(Records excerpted from a collection)
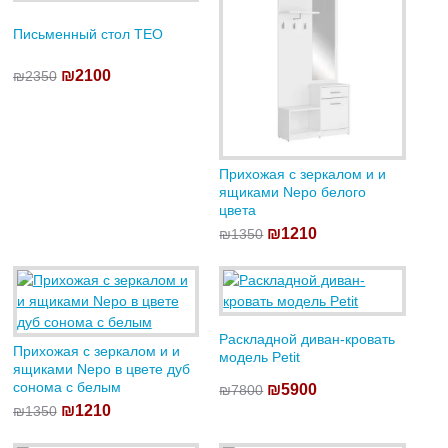
Письменный стол TEO
₪2100
₪2350
Прихожая с зеркалом и и
ящиками Nepo белого
цвета
₪1210
₪1350
Раскладной диван-кровать
Прихожая с зеркалом и и
модель Petit
ящиками Nepo в цвете дуб
сонома с белым
₪5900
₪7800
₪1210
₪1350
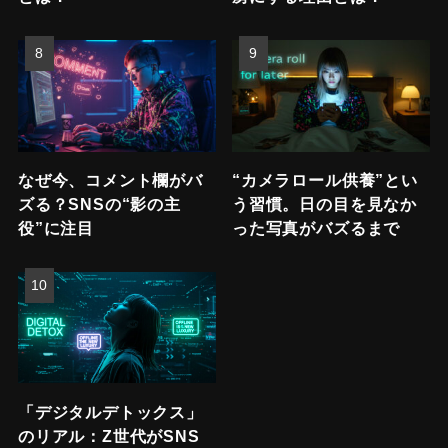
なぜ今、コメント欄がバ
“カメラロール供養”とい
ズる？SNSの“影の主
う習慣。日の目を見なか
役”に注目
った写真がバズるまで
「デジタルデトックス」
のリアル：Z世代がSNS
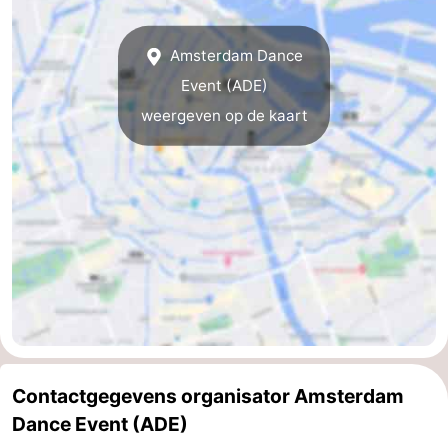
Amsterdam Dance
Event (ADE)
weergeven op de kaart
Contactgegevens organisator Amsterdam
Dance Event (ADE)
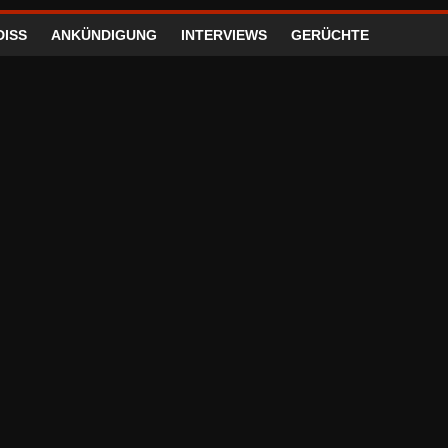
DISS
ANKÜNDIGUNG
INTERVIEWS
GERÜCHTE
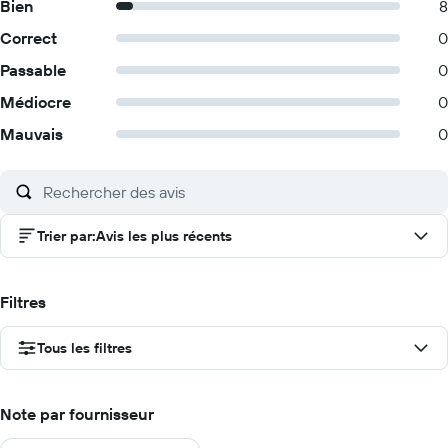
Bien
8
Correct
0
Passable
0
Médiocre
0
Mauvais
0
Trier par
:
Avis les plus récents
Filtres
Tous les filtres
Note par fournisseur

*What the task requires*.
Search the records above for the word "Amsterdam", then say how many lines contain it. Give the number alone.

*Task solution*.
2